Des demandes complémentaires ont été faites au gouvernement, notamment, pour limiter l'affolement si les difficultés d'approvisionnement empirent, une absence de pénalité de retard sur les marchés privés et jusqu'au bout de la chaine, la prise en charge intégrale de l'activité partielle par l'Etat en cas d'arrêt de travaux (ce qui, heureusement, n'est pas encore d'actualité pour le moment). Pour soutenir les entreprises en difficulté face à l'envolée des prix : l'allongement de la durée des PGE et la mobilisation immédiate des créances de carry back. Et pour finir, l'indexation systématique de tous les marchés pour s'inscrire dans un monde à nouveau inflationniste.

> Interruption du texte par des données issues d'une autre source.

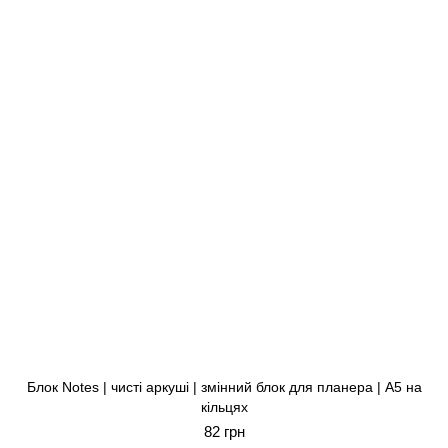
Блок Notes | чисті аркуші | змінний блок для планера | A5 на
кільцях
82 грн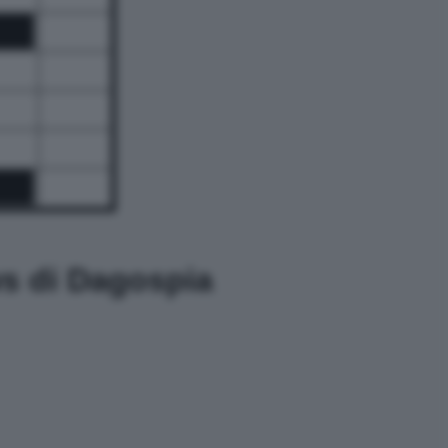
ws di Dagospia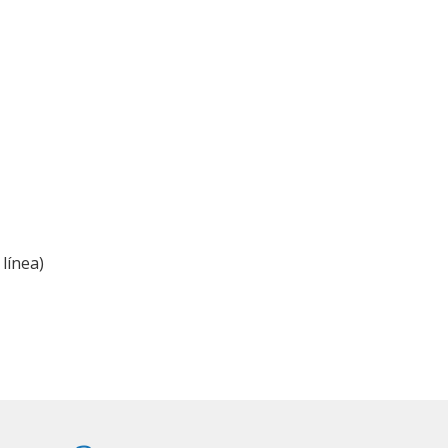
línea)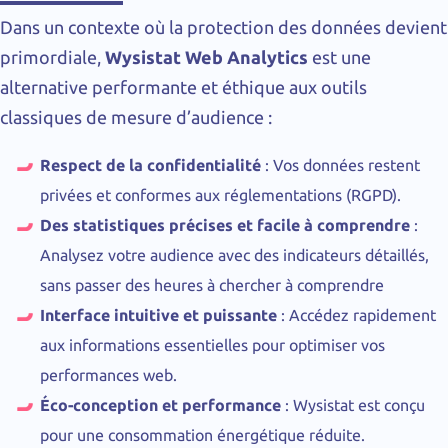
Dans un contexte où la protection des données devient
primordiale,
Wysistat Web Analytics
est une
alternative performante et éthique aux outils
classiques de mesure d’audience :
Respect de la confidentialité
: Vos données restent
privées et conformes aux réglementations (RGPD).
Des statistiques précises et facile à comprendre
:
Analysez votre audience avec des indicateurs détaillés,
sans passer des heures à chercher à comprendre
Interface intuitive et puissante
: Accédez rapidement
aux informations essentielles pour optimiser vos
performances web.
Éco-conception et performance
: Wysistat est conçu
pour une consommation énergétique réduite.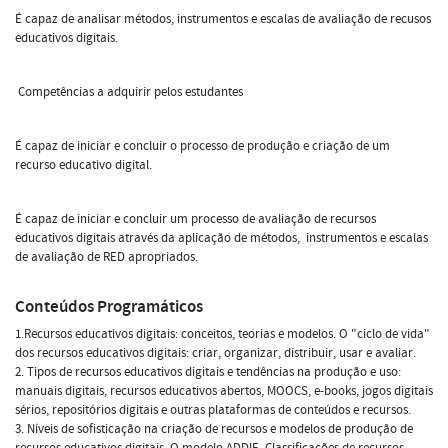
É capaz de analisar métodos, instrumentos e escalas de avaliação de recusos
educativos digitais.
Competências a adquirir pelos estudantes
É capaz de iniciar e concluir o processo de produção e criação de um
recurso educativo digital.
É capaz de iniciar e concluir um processo de avaliação de recursos
educativos digitais através da aplicação de métodos, instrumentos e escalas
de avaliação de RED apropriados.
Conteúdos Programáticos
1.Recursos educativos digitais: conceitos, teorias e modelos. O "ciclo de vida"
dos recursos educativos digitais: criar, organizar, distribuir, usar e avaliar.
2. Tipos de recursos educativos digitais e tendências na produção e uso:
manuais digitais, recursos educativos abertos, MOOCS, e-books, jogos digitais
sérios, repositórios digitais e outras plataformas de conteúdos e recursos.
3. Níveis de sofisticação na criação de recursos e modelos de produção de
recursos educativos digitais. O modelo ADDIE. Classificações de recursos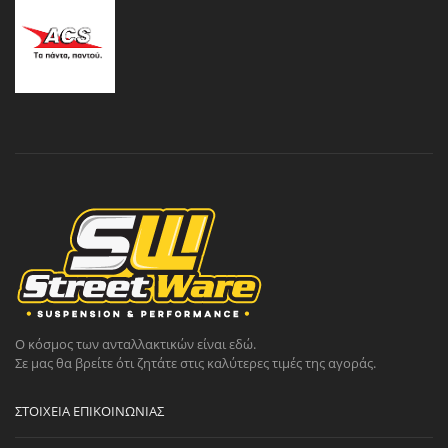
Ο κόσμος των ανταλλακτικών είναι εδώ.
Σε μας θα βρείτε ότι ζητάτε στις καλύτερες τιμές της αγοράς.
ΣΤΟΙΧΕΊΑ ΕΠΙΚΟΙΝΩΝΊΑΣ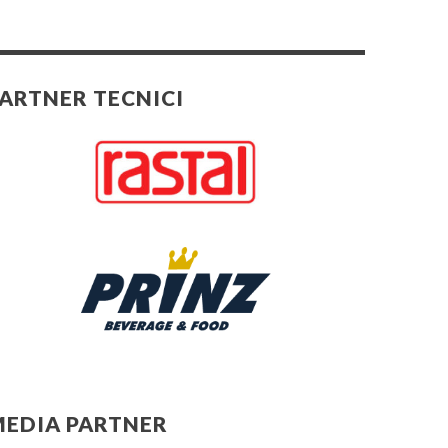
ARTNER TECNICI
EDIA PARTNER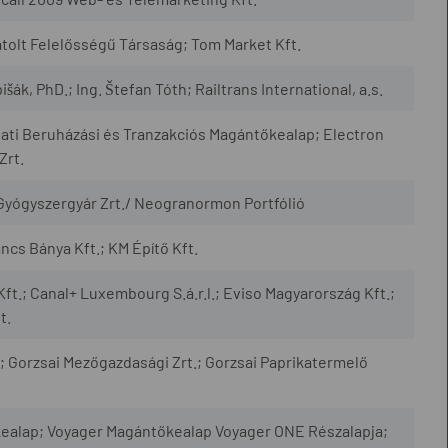
olt Felelősségű Társaság; Tom Market Kft.
šák, PhD.; Ing. Štefan Tóth; Railtrans International, a.s.
lati Beruházási és Tranzakciós Magántőkealap; Electron
Zrt.
 Gyógyszergyár Zrt./ Neogranormon Portfólió
cs Bánya Kft.; KM Építő Kft.
Kft.; Canal+ Luxembourg S.á.r.l.; Eviso Magyarország Kft.;
t.
 Gorzsai Mezőgazdasági Zrt.; Gorzsai Paprikatermelő
ealap; Voyager Magántőkealap Voyager ONE Részalapja;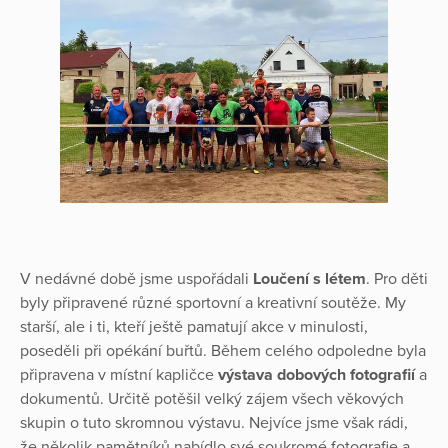
V nedávné době jsme uspořádali
Loučení s létem
. Pro děti
byly připravené různé sportovní a kreativní soutěže. My
starší, ale i ti, kteří ještě pamatují akce v minulosti,
poseděli při opékání buřtů. Během celého odpoledne byla
připravena v místní kapličce
výstava dobových
fotografií
a
dokumentů. Určitě potěšil velký zájem všech věkových
skupin o tuto skromnou výstavu. Nejvíce jsme však rádi,
že několik pamětníků nabídlo své soukromé fotografie a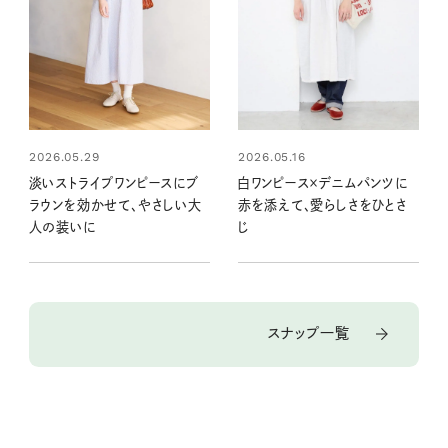
2026.05.29
2026.05.16
淡いストライプワンピースにブ
白ワンピース×デニムパンツに
ラウンを効かせて、やさしい大
赤を添えて、愛らしさをひとさ
人の装いに
じ
スナップ一覧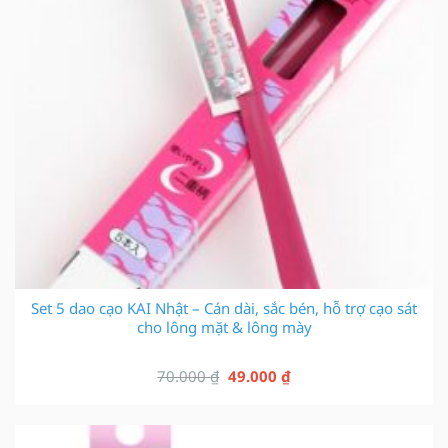
Set 5 dao cạo KAI Nhật – Cán dài, sắc bén, hỗ trợ cạo sát
cho lông mặt & lông mày
Giá
Giá
70.000
₫
49.000
₫
gốc
hiện
là:
tại
70.000 ₫.
là: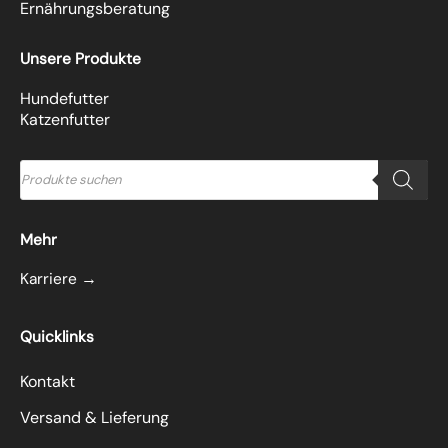
Ernährungsberatung
Unsere Produkte
Hundefutter
Katzenfutter
Products
search
Mehr
Karriere →
Quicklinks
Kontakt
Versand & Lieferung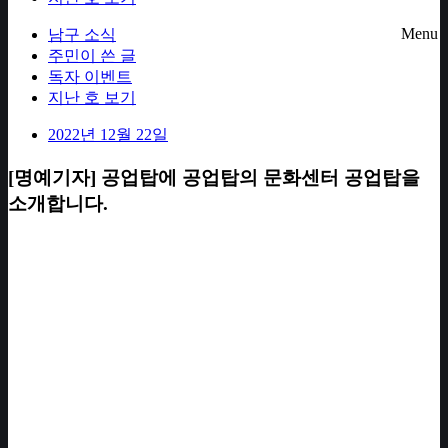
Menu
남구 소식
주민이 쓴 글
독자 이벤트
지난 호 보기
2022년 12월 22일
[명예기자] 공업탑에 공업탑의 문화센터 공업탑을
소개합니다.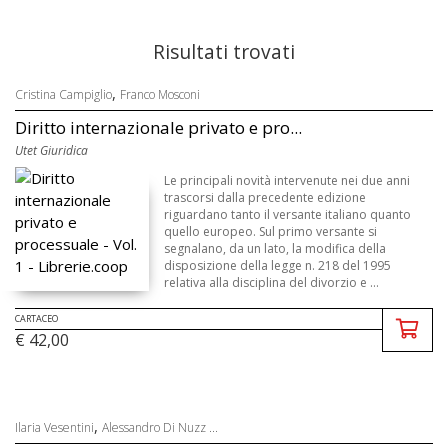
Risultati trovati
,
Cristina Campiglio
Franco Mosconi
Diritto internazionale privato e pro...
Utet Giuridica
Le principali novità intervenute nei due anni
trascorsi dalla precedente edizione
riguardano tanto il versante italiano quanto
quello europeo. Sul primo versante si
segnalano, da un lato, la modifica della
disposizione della legge n. 218 del 1995
relativa alla disciplina del divorzio e ...
CARTACEO
€ 42,00
,
Ilaria Vesentini
Alessandro Di Nuzz ...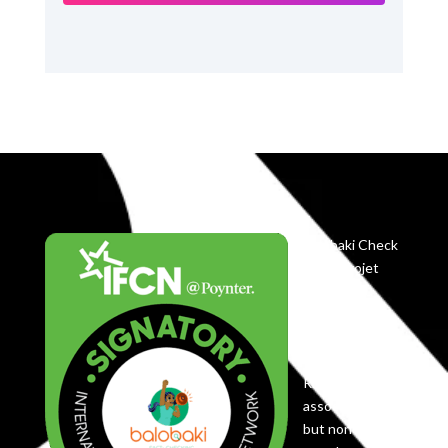
Balobaki Check
est le projet
éditorial du
Centre
Koyekola,
enregistré en
RDC comme
association à
but non lucratif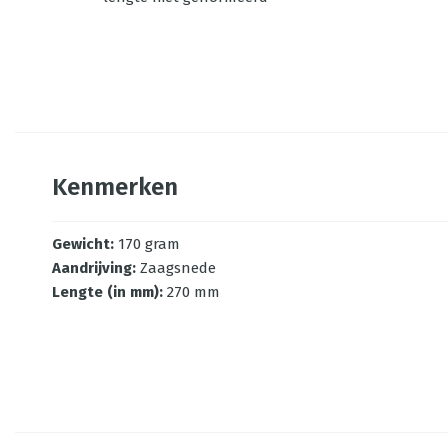
Kenmerken
Gewicht
:
170 gram
Aandrijving
:
Zaagsnede
Lengte (in mm)
:
270 mm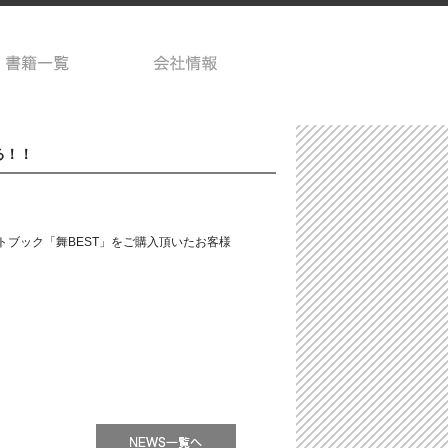
る！！
ォトブック「舞BEST」をご購入頂いたお客様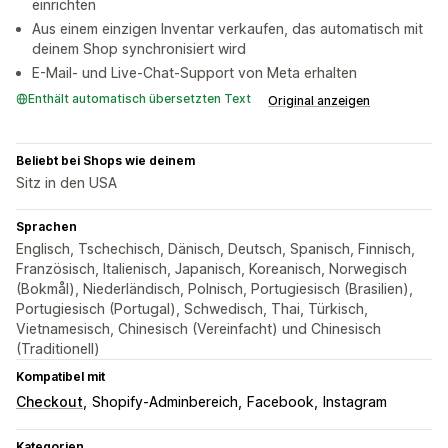
einrichten
Aus einem einzigen Inventar verkaufen, das automatisch mit
deinem Shop synchronisiert wird
E-Mail- und Live-Chat-Support von Meta erhalten
Enthält automatisch übersetzten Text
Original anzeigen
Beliebt bei Shops wie deinem
Sitz in den USA
Sprachen
Englisch, Tschechisch, Dänisch, Deutsch, Spanisch, Finnisch,
Französisch, Italienisch, Japanisch, Koreanisch, Norwegisch
(Bokmål), Niederländisch, Polnisch, Portugiesisch (Brasilien),
Portugiesisch (Portugal), Schwedisch, Thai, Türkisch,
Vietnamesisch, Chinesisch (Vereinfacht) und Chinesisch
(Traditionell)
Kompatibel mit
Checkout
Shopify-Adminbereich
Facebook
Instagram
Kategorien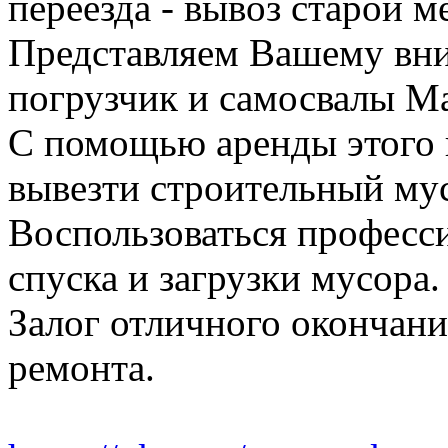
переезда - вывоз старой м
Представляем Вашему вн
погрузчик и самосвалы Ма
С помощью аренды этого 
вывезти строительный му
Воспользоваться професс
спуска и загрузки мусора.
Залог отличного окончани
ремонта.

Le président a souligné l'importance de faire preuve de solidarité dans la filière, c'est à dire être plus transparent sur les prix, sur les délais, et faire en sorte que les coûts ne soient pas supportés uniquement par les entreprises, qui sont déjà à bout de souffle, mais qu'un lissage des coûts soit effectué sur l'ensemble de la filière. Il a également souligné que "certains profitent de ces crises" en augmentant leurs marges, ce qui est inacceptable.
C'est une fierté pour la FFB : pas moins de 38 grandes filières ont signé au côté de la FFB pour demander aux candidats à l'élection présidentielle 2022 un ministère dédié au secteur. Les signataires comportent des entreprises de construction et syndicats, des industriels, ainsi qu'en aval des représentants de maîtrise d'oeuvre, de l'immobilier et de l'urbanisme et représentent, selon Olivier Salleron "entre 15 et 20 % du PIB français". Une grande première.
Les signataires ont adressé aux candidats à l'élection présidentielle une "déclaration commune des acteurs de la filière construction-immobilier" ce 30 mars 2022.
A une dizaine de jours des élections, les candidats retrouveront les propositions de la filière autour de quatre thèmes : faire du logement une grande cause, nationale ; assumer la transition écologique et valoriser l’innovation ; simplifier la vie des entrepreneurs et leur faire confiance ; promouvoir l’emploi durable et lutter contre la fraude.
Prochainement, un document destiné aux élections législatives regroupant 85 propositions autour de 11 thèmes sera publié.
"La FFB fait le boulot et essaye de soutenir ses entreprises", a indiqué Olivier Salleron. "Nous sommes toujours dans le combat face à cette nouvelle crise. Il est temps que le BTP soit considéré comme une force économique" a conclut le président de la FFB.